The current workers’ compensation system inflates the perceived proportion of psychological harm attributed to workplace bullying and harassment. While these outcomes must be addressed, effective management requires recognising they are often symptoms of deeper systemic risks.

Next-generation tools like Mibo enable organisations to assess and analyse PSC, the cumulative effects of a full range of upstream risks and protective factors, and identify those that most strongly influence downstream harm. This equips leaders to build a supportive environment that better:

  • Prevents initial hazard exposure
  • Detects and addresses upstream risks early
  • Reduces the likelihood of downstream harmful interpersonal behaviours

For the workers’ compensation industry, greater sophistication in data reporting and more effective promotion of preventative approaches are needed. This can help reduce compensation claims and improve return-to-work outcomes through a deeper understanding of causation.

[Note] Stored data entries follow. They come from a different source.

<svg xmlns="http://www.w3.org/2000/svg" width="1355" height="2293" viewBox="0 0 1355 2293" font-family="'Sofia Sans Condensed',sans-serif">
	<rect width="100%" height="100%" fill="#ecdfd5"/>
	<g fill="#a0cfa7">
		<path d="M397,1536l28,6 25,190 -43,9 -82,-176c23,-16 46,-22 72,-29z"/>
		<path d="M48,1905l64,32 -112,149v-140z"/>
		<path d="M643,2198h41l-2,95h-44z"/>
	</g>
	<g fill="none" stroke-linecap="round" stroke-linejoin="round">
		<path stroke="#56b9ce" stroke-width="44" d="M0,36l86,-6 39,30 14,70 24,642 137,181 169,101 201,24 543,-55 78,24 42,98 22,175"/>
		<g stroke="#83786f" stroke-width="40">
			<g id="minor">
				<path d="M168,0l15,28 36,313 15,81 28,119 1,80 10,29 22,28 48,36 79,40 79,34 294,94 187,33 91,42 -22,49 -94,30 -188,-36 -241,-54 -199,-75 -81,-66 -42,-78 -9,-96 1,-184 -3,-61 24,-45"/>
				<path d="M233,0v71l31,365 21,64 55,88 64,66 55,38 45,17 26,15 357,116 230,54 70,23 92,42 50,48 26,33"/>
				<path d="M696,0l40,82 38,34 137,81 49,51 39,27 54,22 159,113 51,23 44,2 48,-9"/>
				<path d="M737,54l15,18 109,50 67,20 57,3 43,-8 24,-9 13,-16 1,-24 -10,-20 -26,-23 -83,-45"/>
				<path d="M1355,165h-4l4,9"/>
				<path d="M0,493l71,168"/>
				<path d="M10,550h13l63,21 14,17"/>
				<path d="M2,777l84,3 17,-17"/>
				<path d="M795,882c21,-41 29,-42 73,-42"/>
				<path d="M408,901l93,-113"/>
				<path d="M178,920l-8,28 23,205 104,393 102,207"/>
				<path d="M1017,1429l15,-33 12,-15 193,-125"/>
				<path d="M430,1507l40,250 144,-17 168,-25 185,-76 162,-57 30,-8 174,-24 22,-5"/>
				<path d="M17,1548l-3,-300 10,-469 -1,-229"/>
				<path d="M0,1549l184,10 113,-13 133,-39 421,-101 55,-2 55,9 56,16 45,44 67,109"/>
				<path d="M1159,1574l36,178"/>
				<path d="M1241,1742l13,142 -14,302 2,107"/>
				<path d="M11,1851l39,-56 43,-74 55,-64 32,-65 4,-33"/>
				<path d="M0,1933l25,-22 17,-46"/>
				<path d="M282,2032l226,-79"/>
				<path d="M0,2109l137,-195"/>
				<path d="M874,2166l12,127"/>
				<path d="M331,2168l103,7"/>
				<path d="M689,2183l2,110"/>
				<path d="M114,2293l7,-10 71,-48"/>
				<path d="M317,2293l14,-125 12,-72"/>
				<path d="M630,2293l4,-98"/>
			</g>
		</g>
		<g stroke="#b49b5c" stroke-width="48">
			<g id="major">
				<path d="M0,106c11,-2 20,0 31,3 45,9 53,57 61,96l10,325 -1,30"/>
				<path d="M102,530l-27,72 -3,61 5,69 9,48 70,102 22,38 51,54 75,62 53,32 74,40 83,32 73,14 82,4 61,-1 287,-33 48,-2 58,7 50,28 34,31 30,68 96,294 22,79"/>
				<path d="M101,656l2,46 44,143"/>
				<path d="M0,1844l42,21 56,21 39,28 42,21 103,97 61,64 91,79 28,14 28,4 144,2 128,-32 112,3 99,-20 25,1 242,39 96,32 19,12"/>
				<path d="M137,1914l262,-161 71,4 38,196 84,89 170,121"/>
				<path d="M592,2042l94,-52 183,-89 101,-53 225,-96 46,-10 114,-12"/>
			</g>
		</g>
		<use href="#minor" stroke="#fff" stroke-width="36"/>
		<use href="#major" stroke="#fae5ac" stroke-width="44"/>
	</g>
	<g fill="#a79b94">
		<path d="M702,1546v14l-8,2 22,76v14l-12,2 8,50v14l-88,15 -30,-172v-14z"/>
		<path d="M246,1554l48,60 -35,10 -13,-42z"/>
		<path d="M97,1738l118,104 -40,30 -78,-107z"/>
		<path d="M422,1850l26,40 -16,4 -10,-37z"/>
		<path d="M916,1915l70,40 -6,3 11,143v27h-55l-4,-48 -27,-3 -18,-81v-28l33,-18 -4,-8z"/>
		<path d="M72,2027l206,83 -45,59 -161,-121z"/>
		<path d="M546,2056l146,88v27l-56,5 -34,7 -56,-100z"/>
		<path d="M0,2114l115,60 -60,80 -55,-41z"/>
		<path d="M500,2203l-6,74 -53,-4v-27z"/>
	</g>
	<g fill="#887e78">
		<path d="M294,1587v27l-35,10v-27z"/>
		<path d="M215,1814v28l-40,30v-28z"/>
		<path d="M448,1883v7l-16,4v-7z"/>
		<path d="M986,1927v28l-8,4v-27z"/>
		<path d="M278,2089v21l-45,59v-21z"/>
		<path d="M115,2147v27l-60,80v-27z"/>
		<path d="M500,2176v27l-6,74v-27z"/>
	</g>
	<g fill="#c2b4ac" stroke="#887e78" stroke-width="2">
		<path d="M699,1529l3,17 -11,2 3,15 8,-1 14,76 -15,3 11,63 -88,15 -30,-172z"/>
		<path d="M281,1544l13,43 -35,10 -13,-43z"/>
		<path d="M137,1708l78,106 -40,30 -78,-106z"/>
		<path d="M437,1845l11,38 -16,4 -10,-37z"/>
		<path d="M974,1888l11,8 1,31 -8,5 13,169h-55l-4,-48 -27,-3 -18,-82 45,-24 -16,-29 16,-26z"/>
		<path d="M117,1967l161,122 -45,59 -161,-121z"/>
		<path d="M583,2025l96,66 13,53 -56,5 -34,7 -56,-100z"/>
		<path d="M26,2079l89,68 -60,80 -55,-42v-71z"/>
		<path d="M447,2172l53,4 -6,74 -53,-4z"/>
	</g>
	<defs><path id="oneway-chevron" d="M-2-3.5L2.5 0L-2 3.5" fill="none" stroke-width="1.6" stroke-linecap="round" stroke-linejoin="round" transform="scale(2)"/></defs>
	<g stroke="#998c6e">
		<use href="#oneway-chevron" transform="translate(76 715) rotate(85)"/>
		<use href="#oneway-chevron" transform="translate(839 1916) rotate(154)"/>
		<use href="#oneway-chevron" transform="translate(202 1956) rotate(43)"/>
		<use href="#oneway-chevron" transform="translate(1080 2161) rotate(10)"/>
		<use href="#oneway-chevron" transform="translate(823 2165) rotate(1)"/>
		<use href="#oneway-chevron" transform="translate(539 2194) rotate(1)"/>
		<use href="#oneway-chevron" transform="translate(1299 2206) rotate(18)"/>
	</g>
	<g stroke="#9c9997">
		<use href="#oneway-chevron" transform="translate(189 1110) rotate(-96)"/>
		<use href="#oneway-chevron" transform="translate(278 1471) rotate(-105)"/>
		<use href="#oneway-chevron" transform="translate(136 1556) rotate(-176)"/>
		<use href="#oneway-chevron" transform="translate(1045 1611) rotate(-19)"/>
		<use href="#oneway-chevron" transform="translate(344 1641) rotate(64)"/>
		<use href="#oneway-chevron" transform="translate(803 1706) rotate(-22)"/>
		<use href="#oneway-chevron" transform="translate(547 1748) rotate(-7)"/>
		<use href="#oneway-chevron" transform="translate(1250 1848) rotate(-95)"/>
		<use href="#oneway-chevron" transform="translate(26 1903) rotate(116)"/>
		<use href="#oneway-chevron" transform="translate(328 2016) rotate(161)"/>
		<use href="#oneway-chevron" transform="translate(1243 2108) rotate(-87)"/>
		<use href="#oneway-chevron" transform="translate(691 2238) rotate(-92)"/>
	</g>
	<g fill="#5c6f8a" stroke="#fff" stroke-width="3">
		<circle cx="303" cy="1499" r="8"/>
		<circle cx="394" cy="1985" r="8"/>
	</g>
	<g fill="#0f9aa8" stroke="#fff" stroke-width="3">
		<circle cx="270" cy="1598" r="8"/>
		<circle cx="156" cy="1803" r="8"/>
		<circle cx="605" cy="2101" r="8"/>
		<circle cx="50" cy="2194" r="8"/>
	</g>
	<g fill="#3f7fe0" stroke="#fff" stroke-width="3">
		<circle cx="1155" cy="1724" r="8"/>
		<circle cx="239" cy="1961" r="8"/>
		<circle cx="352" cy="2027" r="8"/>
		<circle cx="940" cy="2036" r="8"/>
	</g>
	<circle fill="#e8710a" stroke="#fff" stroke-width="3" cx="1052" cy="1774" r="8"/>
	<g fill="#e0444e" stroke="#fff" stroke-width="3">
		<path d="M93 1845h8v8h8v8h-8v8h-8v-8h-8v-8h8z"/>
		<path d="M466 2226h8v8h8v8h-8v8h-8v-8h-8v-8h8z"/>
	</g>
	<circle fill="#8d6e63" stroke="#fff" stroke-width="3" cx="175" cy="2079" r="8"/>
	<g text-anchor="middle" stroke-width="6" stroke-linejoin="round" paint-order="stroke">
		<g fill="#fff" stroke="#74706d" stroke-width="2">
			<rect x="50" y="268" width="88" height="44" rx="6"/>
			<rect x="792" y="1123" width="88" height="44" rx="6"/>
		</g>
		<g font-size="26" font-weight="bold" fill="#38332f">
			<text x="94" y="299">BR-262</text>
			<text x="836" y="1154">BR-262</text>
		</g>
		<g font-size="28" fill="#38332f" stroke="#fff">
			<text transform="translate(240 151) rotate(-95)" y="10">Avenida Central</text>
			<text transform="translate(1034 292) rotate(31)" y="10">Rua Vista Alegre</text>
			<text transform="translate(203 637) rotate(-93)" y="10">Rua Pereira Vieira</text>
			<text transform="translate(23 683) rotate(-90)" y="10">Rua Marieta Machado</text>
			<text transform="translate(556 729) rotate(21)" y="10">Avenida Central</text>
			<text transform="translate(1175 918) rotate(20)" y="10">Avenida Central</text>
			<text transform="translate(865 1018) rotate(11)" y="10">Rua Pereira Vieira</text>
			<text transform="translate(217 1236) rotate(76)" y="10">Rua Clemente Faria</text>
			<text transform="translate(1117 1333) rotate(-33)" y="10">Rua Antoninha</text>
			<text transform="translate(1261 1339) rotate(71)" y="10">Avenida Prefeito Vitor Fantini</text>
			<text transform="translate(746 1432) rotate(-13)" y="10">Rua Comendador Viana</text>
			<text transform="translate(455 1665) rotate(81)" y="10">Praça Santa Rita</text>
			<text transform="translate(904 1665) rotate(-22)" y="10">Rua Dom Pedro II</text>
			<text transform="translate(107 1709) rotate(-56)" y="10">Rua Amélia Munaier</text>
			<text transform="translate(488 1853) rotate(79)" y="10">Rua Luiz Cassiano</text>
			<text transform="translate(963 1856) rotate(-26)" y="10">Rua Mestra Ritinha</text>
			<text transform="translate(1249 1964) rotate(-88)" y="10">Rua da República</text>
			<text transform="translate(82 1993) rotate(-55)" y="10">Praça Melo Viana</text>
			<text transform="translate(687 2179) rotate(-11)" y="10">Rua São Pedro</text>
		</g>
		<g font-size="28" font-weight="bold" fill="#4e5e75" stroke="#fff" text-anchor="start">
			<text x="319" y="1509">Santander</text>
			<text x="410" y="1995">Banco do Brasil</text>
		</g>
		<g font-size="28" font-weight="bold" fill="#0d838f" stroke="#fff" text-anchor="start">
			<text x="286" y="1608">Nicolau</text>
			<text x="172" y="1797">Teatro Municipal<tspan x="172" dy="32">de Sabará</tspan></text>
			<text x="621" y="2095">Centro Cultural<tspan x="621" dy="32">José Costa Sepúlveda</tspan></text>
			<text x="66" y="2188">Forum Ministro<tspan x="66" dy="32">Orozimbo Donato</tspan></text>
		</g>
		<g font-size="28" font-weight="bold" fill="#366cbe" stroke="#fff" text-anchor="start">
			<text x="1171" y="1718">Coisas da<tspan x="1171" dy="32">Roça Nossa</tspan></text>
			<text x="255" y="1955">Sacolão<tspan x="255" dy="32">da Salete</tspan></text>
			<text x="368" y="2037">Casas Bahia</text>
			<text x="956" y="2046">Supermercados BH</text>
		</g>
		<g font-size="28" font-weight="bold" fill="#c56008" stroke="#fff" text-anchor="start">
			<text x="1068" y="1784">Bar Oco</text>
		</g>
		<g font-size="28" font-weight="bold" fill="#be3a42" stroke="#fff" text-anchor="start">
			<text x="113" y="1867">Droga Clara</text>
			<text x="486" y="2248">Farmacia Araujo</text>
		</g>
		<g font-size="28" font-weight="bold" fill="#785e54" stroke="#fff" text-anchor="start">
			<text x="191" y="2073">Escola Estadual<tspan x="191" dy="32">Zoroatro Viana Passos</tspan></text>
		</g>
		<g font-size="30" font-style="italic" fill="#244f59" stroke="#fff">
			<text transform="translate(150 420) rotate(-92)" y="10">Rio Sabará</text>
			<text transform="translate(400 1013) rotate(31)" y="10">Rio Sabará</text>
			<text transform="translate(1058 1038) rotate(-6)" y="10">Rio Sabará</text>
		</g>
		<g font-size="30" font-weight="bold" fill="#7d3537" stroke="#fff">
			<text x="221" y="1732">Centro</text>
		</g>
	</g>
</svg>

Ultimately, better systems and insights allow both organisations and insurers to priotitise and address what influences harm, creating healthier workplaces and more effective compensation outcomes.


References:


Maureen F Dollard, Christian Dormann, Michelle R. Tuckey & Jordi Escartín (2017) Psychosocial safety climate (PSC) and enacted PSC for workplace bullying and psychological health problem reduction, European Journal of Work and Organizational Psychology, 26:6, 844-857, DOI: 10.1080/1359432X.2017.1380626


Safe Work Australia. (2025, October). Key Work and Health Safety Statistics Australia 2025.